***** SOURCE MATERIAL *****
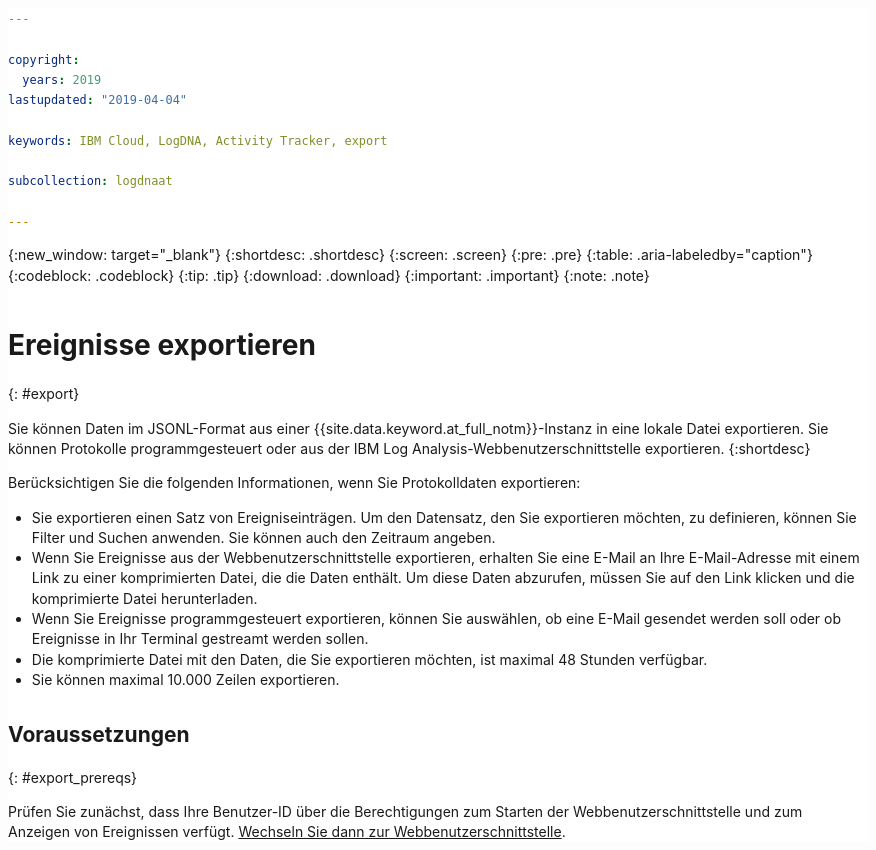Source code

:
 ```yaml
---

copyright:
  years: 2019
lastupdated: "2019-04-04"

keywords: IBM Cloud, LogDNA, Activity Tracker, export

subcollection: logdnaat

---
```


{:new_window: target="_blank"}
{:shortdesc: .shortdesc}
{:screen: .screen}
{:pre: .pre}
{:table: .aria-labeledby="caption"}
{:codeblock: .codeblock}
{:tip: .tip}
{:download: .download}
{:important: .important}
{:note: .note}

 
# Ereignisse exportieren
{: #export}

Sie können Daten im JSONL-Format aus einer {{site.data.keyword.at_full_notm}}-Instanz in eine lokale Datei exportieren. Sie können Protokolle programmgesteuert oder aus der IBM Log Analysis-Webbenutzerschnittstelle exportieren.
{:shortdesc}

Berücksichtigen Sie die folgenden Informationen, wenn Sie Protokolldaten exportieren: 
* Sie exportieren einen Satz von Ereigniseinträgen. Um den Datensatz, den Sie exportieren möchten, zu definieren, können Sie Filter und Suchen anwenden. Sie können auch den Zeitraum angeben.  
* Wenn Sie Ereignisse aus der Webbenutzerschnittstelle exportieren, erhalten Sie eine E-Mail an Ihre E-Mail-Adresse mit einem Link zu einer komprimierten Datei, die die Daten enthält. Um diese Daten abzurufen, müssen Sie auf den Link klicken und die komprimierte Datei herunterladen. 
* Wenn Sie Ereignisse programmgesteuert exportieren, können Sie auswählen, ob eine E-Mail gesendet werden soll oder ob Ereignisse in Ihr Terminal gestreamt werden sollen. 
* Die komprimierte Datei mit den Daten, die Sie exportieren möchten, ist maximal 48 Stunden verfügbar.  
* Sie können maximal 10.000 Zeilen exportieren. 



## Voraussetzungen
{: #export_prereqs}

Prüfen Sie zunächst, dass Ihre Benutzer-ID über die Berechtigungen zum Starten der Webbenutzerschnittstelle und zum Anzeigen von Ereignissen verfügt. [Wechseln Sie dann zur Webbenutzerschnittstelle](/docs/services/Activity-Tracker-with-LogDNA?topic=logdnaat-launch#launch).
*****
> **TASK INSTRUCTIONS**
Show me every line of the entries above that holds "maximal".

> **TASK SOLUTION**
* Die komprimierte Datei mit den Daten, die Sie exportieren möchten, ist maximal 48 Stunden verfügbar.  
* Sie können maximal 10.000 Zeilen exportieren. 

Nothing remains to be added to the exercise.